[Information shown]
_ _ _

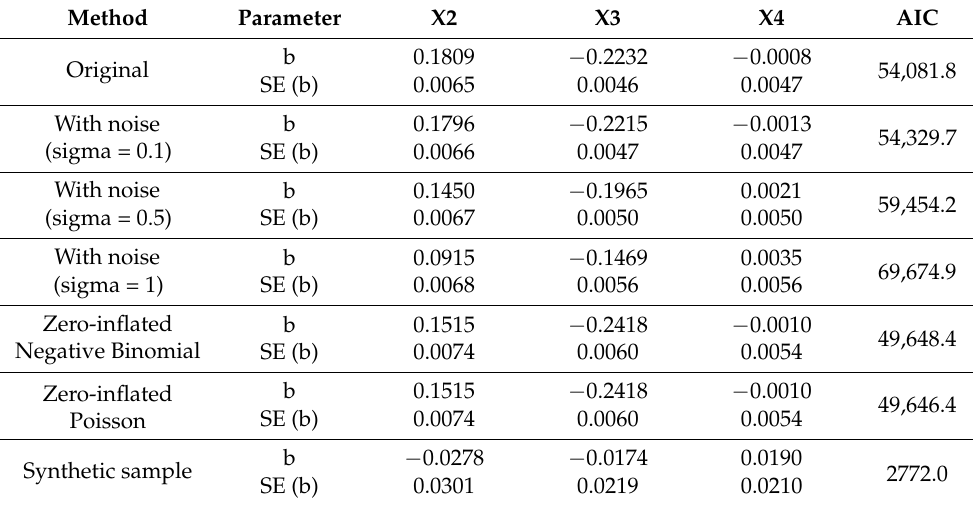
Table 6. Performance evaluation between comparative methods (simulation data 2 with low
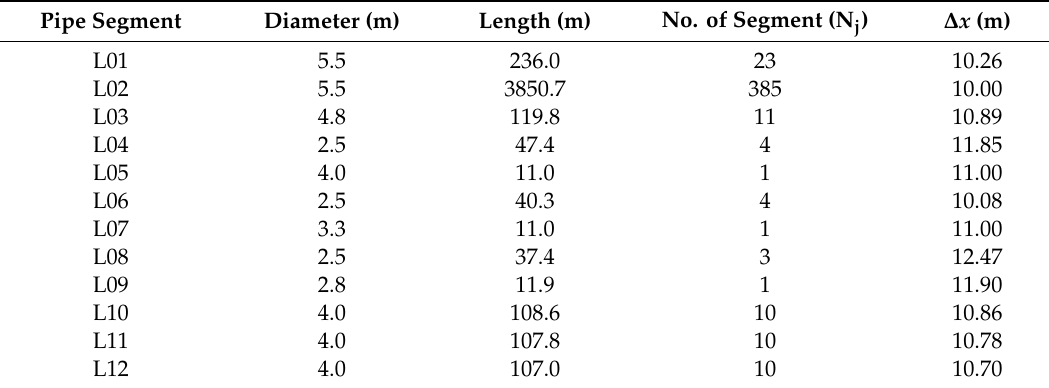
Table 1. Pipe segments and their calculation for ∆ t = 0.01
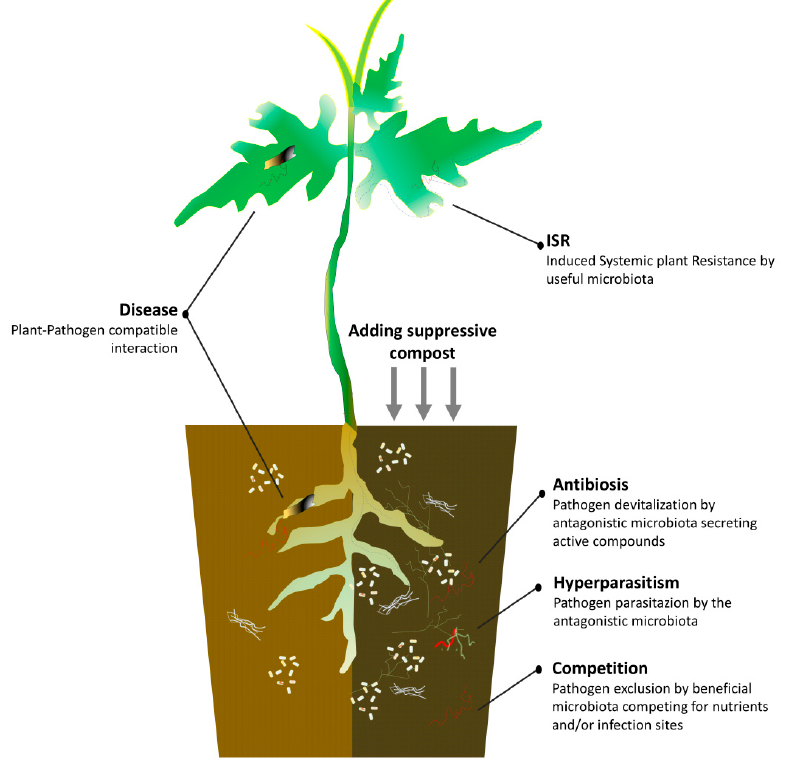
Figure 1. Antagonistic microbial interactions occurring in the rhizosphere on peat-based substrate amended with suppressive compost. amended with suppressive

_ _ _

[Task item] Go through the data above and copy each line in which "Table" appears.

[Response for this exercise]
Table 6. Performance evaluation between comparative methods (simulation data 2 with low
Table 1. Pipe segments and their calculation for ∆ t = 0.01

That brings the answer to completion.